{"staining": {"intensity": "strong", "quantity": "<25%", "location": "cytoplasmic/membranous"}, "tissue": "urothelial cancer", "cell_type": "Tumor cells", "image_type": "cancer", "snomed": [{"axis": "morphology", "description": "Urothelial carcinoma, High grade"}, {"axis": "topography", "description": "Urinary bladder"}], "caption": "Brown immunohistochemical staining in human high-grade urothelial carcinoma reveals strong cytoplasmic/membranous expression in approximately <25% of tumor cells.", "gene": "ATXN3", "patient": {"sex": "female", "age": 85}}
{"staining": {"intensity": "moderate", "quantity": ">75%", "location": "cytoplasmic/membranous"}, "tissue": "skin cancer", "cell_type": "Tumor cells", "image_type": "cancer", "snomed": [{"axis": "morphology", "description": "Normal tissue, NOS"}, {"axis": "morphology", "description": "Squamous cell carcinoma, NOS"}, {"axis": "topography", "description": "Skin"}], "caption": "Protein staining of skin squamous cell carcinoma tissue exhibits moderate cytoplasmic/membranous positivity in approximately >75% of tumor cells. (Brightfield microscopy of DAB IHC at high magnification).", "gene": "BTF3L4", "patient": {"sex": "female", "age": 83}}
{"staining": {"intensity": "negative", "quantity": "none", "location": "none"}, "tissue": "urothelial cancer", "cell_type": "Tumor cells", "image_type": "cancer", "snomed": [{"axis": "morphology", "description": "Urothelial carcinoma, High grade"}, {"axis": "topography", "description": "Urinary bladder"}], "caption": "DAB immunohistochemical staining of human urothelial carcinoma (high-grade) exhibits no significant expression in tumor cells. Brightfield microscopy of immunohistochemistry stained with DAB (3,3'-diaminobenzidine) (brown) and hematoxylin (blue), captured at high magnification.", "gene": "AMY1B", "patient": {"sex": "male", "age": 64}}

#### [Work to be completed]
If a line in the data above holds the string "membranous", report that line.

#### [Response area]
{"staining": {"intensity": "strong", "quantity": "<25%", "location": "cytoplasmic/membranous"}, "tissue": "urothelial cancer", "cell_type": "Tumor cells", "image_type": "cancer", "snomed": [{"axis": "morphology", "description": "Urothelial carcinoma, High grade"}, {"axis": "topography", "description": "Urinary bladder"}], "caption": "Brown immunohistochemical staining in human high-grade urothelial carcinoma reveals strong cytoplasmic/membranous expression in approximately <25% of tumor cells.", "gene": "ATXN3", "patient": {"sex": "female", "age": 85}}
{"staining": {"intensity": "moderate", "quantity": ">75%", "location": "cytoplasmic/membranous"}, "tissue": "skin cancer", "cell_type": "Tumor cells", "image_type": "cancer", "snomed": [{"axis": "morphology", "description": "Normal tissue, NOS"}, {"axis": "morphology", "description": "Squamous cell carcinoma, NOS"}, {"axis": "topography", "description": "Skin"}], "caption": "Protein staining of skin squamous cell carcinoma tissue exhibits moderate cytoplasmic/membranous positivity in approximately >75% of tumor cells. (Brightfield microscopy of DAB IHC at high magnification).", "gene": "BTF3L4", "patient": {"sex": "female", "age": 83}}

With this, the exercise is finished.